Ce qui oppose le plus les 2 candidats, c’est en réalité leur position sur l’axe économique. Pour Jean-Luc Mélenchon, l’économie de marché doit être régulée par la puissance publique, et l’Etat Nation constitue l’échelle d’action privilégiée. Dans son programme, la relance de l’économie passe par la commande publique, avec des investissements d’envergure dans la transition énergétique. Pour Mélenchon, l’Europe doit être protégée contre le dumping social et contre les dérives de la finance, avec de nouvelles règles communautaires, et avec la mise en place de barrières économiques aux portes de Schengen. Pour Emmanuel Macron, le rôle de l’Etat est plutôt de libérer les entreprises des contraintes qui lestent leur développement. L’Etat doit également accompagner un certain nombre de tendances lourdes déjà bien installées, à l’instar de la disparition du salariat au profit de nouvelles formes de travail. Contrairement à Mélenchon, Macron ne remet pas profondément en cause le libre-échange, que ce soit au sein de l’Europe ou à ses frontières.
On a donc 2 candidats progressistes sur le plan sociétal, mais qui ne partagent pas la même vision du rôle de l’Etat dans l’économie. En bon père de famille, on sera peut-être tenté de choisir la continuité plutôt que la rupture, le déjà vu plutôt que l’inconnu de la 6ième République. Mais le choix de vote doit prendre en compte un autre facteur : le risque de voir Marine Le Pen accéder à l’Elysée.
Vers un scénario à l'américaine
La tournure que prennent les choses en France rappelle dangereusement un certain 8 novembre 2016. Que s’est-il passé lors de l’élection américaine ? Un candidat humaniste antisystème - Bernie Sanders -, avait perdu les primaires démocrates, et laissé la place à Hillary Clinton. Malgré son expérience reconnue, Clinton se positionnait dans la continuité de la présidence Obama. Les partisans d’un changement profond se sont donc abstenus, ou bien tournés vers Donald Trump.
Nous sommes le 23 Avril 2017, en France, et les mêmes ingrédients sont là : à l’issue du vote d’aujourd’hui, on peut sérieusement craindre un duel final Macron – Le Pen. Autrement dit, un candidat du « système » face à une candidate d’extrême droite. Ne nous leurrons pas : Emmanuel Macron incarne la continuité et non la rupture4. Derrière un enrobage renouvelé, on retrouve à travers sa candidature le projet social-démocrate de François Hollande. Macron, c’est le hollandisme avec la fraicheur et le leadership en plus. On peut donc craindre que si Emmanuel Macron est victorieux au premier tour, c’est le bloc de la contestation et de l’abstention qui l’emporte au second.

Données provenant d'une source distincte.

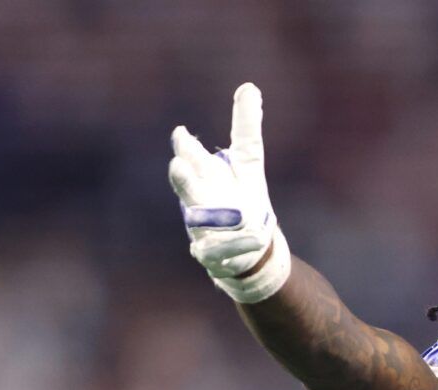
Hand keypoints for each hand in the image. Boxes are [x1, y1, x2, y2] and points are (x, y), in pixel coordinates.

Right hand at [169, 83, 290, 303]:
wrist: (246, 248)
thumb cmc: (241, 199)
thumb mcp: (247, 163)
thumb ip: (246, 129)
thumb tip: (250, 86)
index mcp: (204, 175)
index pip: (192, 157)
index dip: (186, 148)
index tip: (180, 134)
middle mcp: (197, 200)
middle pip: (187, 187)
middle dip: (182, 178)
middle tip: (178, 165)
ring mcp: (200, 228)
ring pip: (198, 222)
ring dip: (211, 218)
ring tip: (232, 214)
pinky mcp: (209, 255)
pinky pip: (220, 251)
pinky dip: (238, 244)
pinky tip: (258, 238)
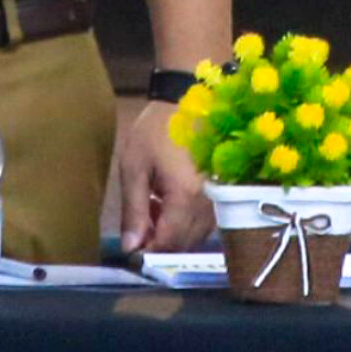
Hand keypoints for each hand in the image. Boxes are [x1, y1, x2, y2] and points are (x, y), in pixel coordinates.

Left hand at [111, 100, 211, 253]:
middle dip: (158, 244)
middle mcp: (208, 205)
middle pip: (183, 245)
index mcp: (186, 197)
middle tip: (137, 227)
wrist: (189, 99)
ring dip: (171, 234)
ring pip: (195, 236)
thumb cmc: (157, 129)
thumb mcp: (135, 168)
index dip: (147, 252)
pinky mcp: (221, 193)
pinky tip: (167, 204)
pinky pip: (203, 223)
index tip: (130, 248)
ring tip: (150, 210)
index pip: (168, 243)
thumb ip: (133, 210)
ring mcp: (218, 200)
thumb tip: (131, 247)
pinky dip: (183, 223)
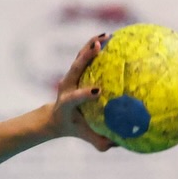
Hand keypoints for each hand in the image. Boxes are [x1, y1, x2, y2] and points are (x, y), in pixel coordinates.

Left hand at [48, 34, 116, 151]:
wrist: (56, 117)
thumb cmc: (75, 127)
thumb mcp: (86, 136)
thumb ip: (101, 141)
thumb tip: (121, 143)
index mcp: (66, 103)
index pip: (74, 98)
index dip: (84, 93)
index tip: (98, 91)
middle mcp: (66, 87)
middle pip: (75, 68)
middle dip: (85, 57)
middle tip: (98, 46)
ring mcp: (69, 77)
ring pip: (79, 58)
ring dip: (91, 45)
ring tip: (106, 35)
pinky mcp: (74, 71)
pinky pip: (84, 56)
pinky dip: (95, 46)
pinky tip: (110, 38)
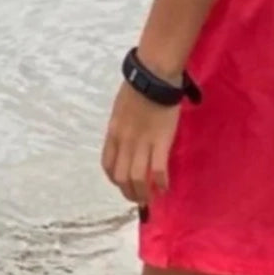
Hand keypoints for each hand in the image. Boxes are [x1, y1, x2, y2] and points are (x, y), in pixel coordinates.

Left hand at [101, 82, 179, 206]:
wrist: (153, 75)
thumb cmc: (138, 87)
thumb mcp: (120, 109)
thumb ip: (121, 128)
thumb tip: (126, 143)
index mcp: (113, 132)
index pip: (108, 165)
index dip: (114, 180)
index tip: (123, 184)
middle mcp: (124, 142)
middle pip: (121, 177)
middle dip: (129, 193)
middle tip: (139, 199)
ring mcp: (142, 143)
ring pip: (138, 179)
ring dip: (144, 194)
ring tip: (151, 199)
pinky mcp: (161, 142)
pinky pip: (158, 170)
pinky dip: (161, 183)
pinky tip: (165, 187)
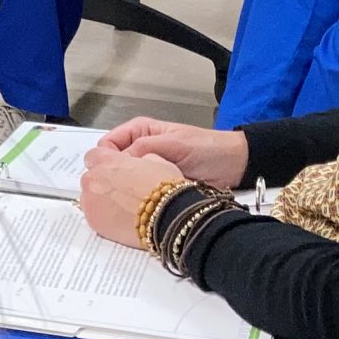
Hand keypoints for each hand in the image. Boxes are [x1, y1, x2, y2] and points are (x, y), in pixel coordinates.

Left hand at [78, 146, 187, 247]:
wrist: (168, 217)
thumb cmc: (163, 188)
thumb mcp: (156, 160)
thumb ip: (137, 159)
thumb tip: (135, 164)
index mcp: (106, 161)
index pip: (93, 156)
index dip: (104, 163)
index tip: (113, 170)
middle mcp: (93, 180)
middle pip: (91, 178)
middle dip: (103, 182)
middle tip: (122, 191)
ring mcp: (90, 202)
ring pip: (90, 197)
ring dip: (102, 199)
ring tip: (124, 207)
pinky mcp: (94, 222)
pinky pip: (94, 215)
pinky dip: (104, 216)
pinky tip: (122, 218)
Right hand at [89, 117, 249, 189]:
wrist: (234, 165)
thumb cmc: (205, 148)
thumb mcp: (173, 143)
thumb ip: (142, 149)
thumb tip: (115, 164)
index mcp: (137, 132)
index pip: (105, 145)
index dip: (104, 159)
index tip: (110, 174)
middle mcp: (138, 150)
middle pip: (111, 166)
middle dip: (112, 177)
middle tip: (120, 191)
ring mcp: (146, 170)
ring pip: (123, 182)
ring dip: (125, 191)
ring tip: (132, 200)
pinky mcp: (156, 188)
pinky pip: (138, 195)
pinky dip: (137, 200)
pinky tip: (140, 206)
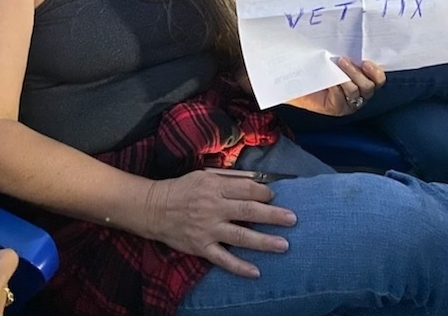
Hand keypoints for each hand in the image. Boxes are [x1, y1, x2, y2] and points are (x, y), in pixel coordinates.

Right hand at [144, 170, 296, 277]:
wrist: (155, 209)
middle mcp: (213, 208)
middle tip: (292, 218)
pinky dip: (239, 267)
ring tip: (284, 245)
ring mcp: (208, 229)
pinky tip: (256, 271)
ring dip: (263, 242)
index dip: (263, 191)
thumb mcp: (204, 175)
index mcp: (214, 187)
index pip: (245, 188)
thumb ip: (229, 178)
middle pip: (248, 211)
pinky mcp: (201, 247)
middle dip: (272, 215)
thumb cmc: (183, 188)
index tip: (274, 195)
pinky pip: (223, 259)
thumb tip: (255, 179)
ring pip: (240, 236)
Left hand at [287, 57, 385, 115]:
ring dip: (346, 78)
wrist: (301, 81)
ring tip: (336, 66)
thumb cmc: (320, 66)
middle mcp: (361, 94)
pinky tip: (329, 81)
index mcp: (365, 80)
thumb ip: (348, 54)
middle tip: (343, 60)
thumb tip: (350, 41)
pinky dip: (336, 88)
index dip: (376, 72)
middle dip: (357, 73)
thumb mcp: (336, 58)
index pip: (378, 79)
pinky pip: (341, 99)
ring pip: (355, 92)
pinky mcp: (338, 108)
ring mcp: (350, 103)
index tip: (366, 62)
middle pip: (369, 86)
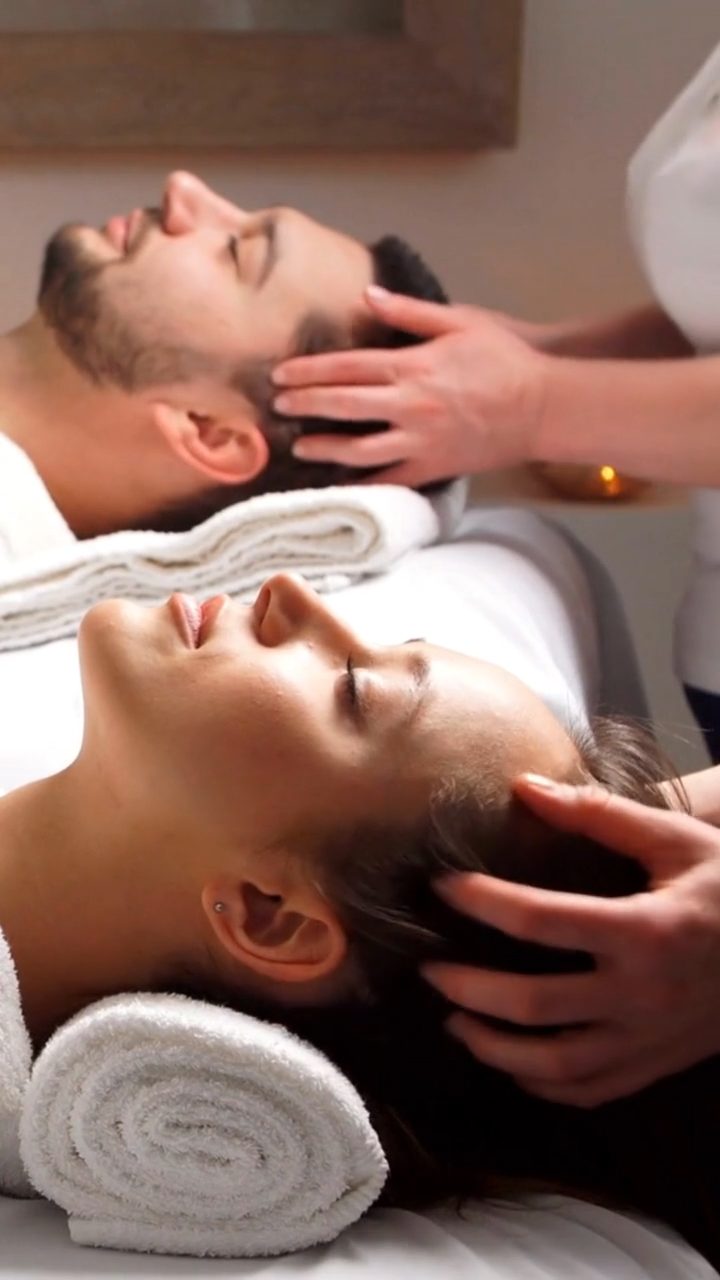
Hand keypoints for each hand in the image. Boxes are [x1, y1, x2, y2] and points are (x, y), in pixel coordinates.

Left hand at [271, 287, 548, 487]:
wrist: (544, 406)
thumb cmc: (505, 359)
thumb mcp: (459, 321)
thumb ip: (409, 311)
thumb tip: (367, 296)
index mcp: (413, 366)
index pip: (347, 368)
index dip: (309, 372)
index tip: (281, 375)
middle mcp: (411, 405)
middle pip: (344, 406)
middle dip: (305, 406)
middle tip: (277, 407)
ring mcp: (422, 440)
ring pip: (360, 450)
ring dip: (325, 449)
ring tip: (302, 448)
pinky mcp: (435, 466)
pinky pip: (391, 480)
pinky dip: (363, 485)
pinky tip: (341, 485)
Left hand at [422, 776, 719, 1106]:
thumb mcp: (673, 838)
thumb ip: (598, 813)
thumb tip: (525, 786)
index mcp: (643, 929)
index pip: (539, 919)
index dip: (480, 902)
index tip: (441, 886)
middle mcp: (642, 992)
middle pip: (533, 1003)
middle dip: (469, 987)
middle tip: (428, 967)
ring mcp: (650, 1038)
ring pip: (555, 1063)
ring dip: (494, 1047)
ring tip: (455, 1020)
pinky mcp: (657, 1063)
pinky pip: (590, 1090)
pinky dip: (542, 1083)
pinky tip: (511, 1061)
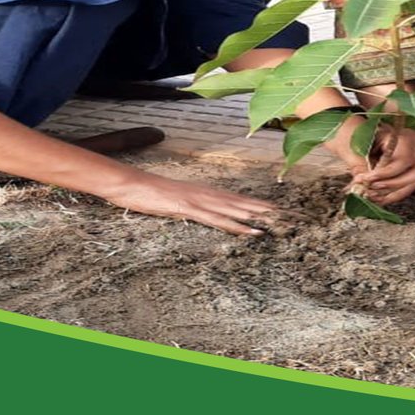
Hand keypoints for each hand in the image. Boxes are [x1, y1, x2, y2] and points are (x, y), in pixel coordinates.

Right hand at [105, 174, 281, 236]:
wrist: (129, 184)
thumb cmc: (146, 192)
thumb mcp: (169, 199)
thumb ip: (185, 204)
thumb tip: (194, 210)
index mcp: (201, 190)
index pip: (232, 197)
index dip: (252, 202)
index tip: (271, 207)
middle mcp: (204, 192)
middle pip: (238, 200)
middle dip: (261, 207)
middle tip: (284, 212)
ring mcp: (198, 199)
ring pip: (232, 208)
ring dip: (254, 215)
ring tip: (274, 220)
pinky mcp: (189, 207)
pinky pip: (217, 219)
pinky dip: (235, 225)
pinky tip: (249, 230)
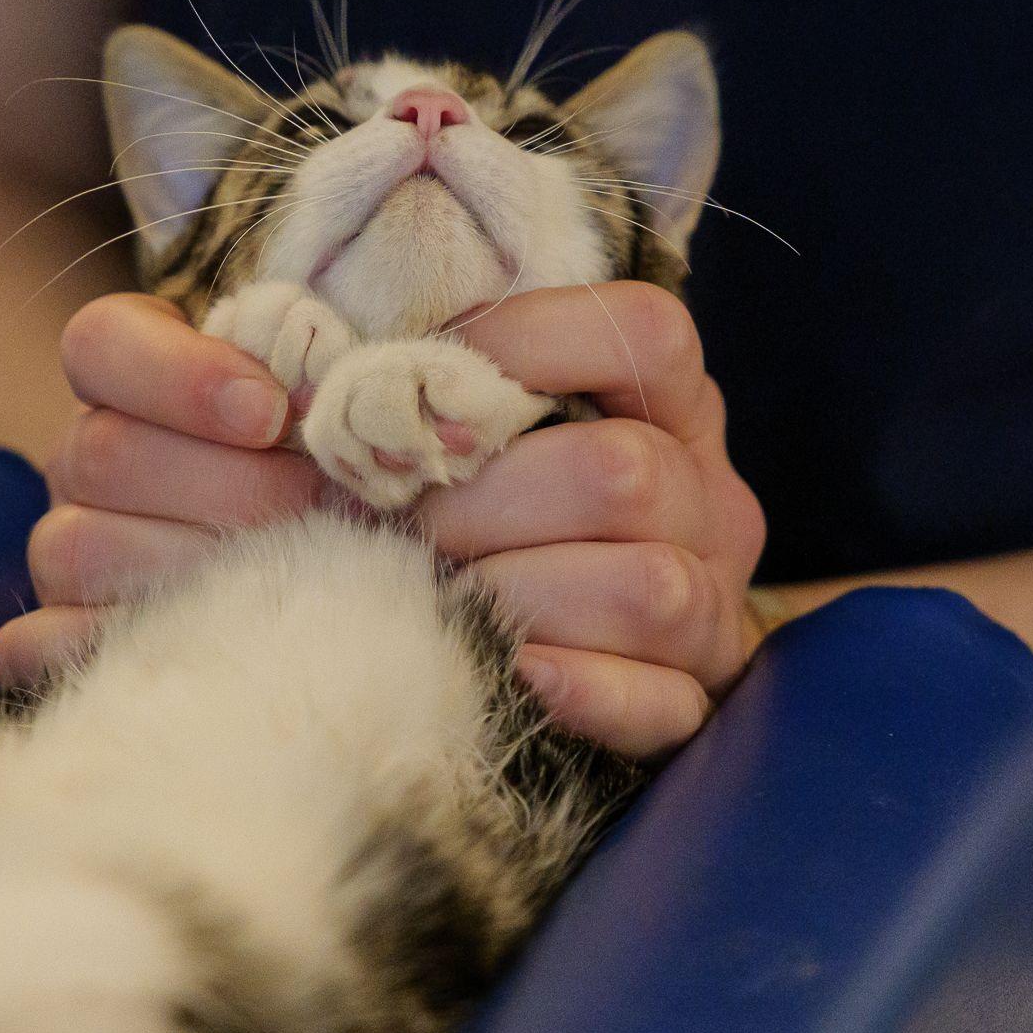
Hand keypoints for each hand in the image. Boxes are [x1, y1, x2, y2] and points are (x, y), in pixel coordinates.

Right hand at [0, 293, 325, 685]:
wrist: (339, 569)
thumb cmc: (339, 468)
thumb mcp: (340, 401)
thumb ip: (336, 377)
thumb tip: (347, 394)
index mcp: (133, 372)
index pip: (102, 342)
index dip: (182, 376)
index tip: (273, 413)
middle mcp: (86, 454)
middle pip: (101, 452)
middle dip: (224, 485)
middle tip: (312, 502)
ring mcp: (63, 544)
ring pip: (72, 547)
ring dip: (186, 567)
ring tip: (282, 572)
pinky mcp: (55, 632)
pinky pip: (39, 641)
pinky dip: (116, 643)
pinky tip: (207, 637)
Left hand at [416, 284, 767, 758]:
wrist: (598, 657)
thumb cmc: (504, 518)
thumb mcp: (495, 433)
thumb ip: (440, 389)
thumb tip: (320, 378)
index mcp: (669, 407)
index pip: (643, 331)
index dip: (522, 343)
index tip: (408, 381)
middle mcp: (709, 496)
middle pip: (623, 471)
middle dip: (483, 500)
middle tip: (398, 522)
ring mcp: (712, 602)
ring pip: (646, 587)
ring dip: (518, 594)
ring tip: (440, 599)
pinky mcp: (700, 700)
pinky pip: (661, 700)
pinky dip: (582, 690)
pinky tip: (514, 674)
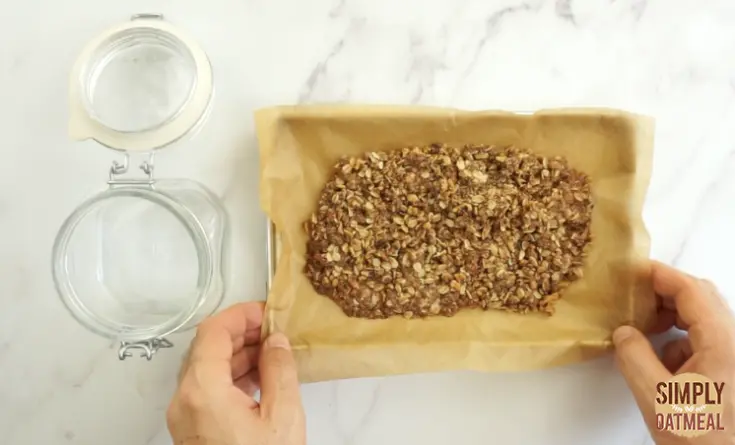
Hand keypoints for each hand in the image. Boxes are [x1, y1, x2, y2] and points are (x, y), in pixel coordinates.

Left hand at [167, 302, 305, 444]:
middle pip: (207, 347)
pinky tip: (259, 379)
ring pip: (206, 368)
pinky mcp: (192, 429)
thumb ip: (280, 372)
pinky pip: (207, 390)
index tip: (265, 311)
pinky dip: (231, 376)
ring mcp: (185, 416)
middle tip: (272, 330)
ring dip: (238, 355)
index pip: (213, 331)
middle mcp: (185, 401)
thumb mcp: (282, 417)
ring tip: (272, 354)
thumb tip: (276, 342)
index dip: (241, 315)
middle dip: (242, 333)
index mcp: (203, 391)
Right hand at [613, 262, 734, 443]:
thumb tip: (624, 333)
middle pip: (702, 300)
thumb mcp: (658, 399)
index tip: (634, 270)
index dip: (661, 275)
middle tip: (635, 297)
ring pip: (705, 322)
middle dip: (665, 295)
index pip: (692, 290)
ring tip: (645, 330)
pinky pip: (707, 343)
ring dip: (673, 319)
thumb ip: (635, 358)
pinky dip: (682, 342)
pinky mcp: (733, 373)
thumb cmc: (703, 439)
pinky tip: (664, 363)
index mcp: (724, 342)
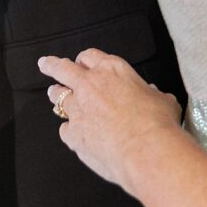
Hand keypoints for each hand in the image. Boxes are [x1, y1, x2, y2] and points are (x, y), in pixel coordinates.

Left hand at [38, 48, 180, 193]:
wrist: (146, 150)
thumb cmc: (158, 123)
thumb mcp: (161, 100)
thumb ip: (151, 95)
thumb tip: (155, 96)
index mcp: (111, 69)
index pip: (89, 56)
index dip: (84, 60)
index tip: (81, 63)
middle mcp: (90, 85)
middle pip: (62, 68)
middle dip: (51, 65)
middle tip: (45, 64)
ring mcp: (78, 109)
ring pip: (58, 96)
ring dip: (57, 96)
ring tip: (55, 97)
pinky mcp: (74, 133)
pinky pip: (64, 130)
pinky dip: (69, 131)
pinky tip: (74, 136)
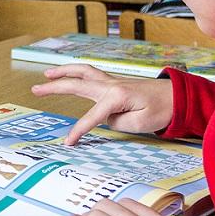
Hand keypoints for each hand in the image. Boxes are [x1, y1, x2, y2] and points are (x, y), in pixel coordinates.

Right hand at [31, 64, 173, 143]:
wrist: (178, 96)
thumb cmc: (163, 110)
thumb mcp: (141, 124)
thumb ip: (118, 123)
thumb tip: (106, 119)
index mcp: (116, 97)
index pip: (91, 117)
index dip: (78, 131)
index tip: (68, 143)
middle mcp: (110, 86)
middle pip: (77, 83)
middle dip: (55, 86)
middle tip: (36, 89)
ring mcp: (113, 82)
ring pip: (83, 72)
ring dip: (64, 72)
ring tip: (47, 75)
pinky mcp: (116, 84)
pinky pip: (91, 75)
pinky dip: (77, 73)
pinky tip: (70, 76)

Voter Macron au premier tour, c’est donc recréer sur le sol français les conditions d’accession de Trump à la Maison Blanche. C’est ouvrir une voie royale à Marine Le Pen et son parti mortifère. Alors quel est le pari le plus risqué ? Le plongeon avec Mélenchon dans l’inconnu de la 6ième République, dans le cadre d’un projet humaniste, ambitieux, et construit avec une large participation citoyenne ? Ou bien le vote de la continuité au risque de faire triompher l’obscurantisme du Front National ?
En espérant que l'avenir ne me donne pas raison.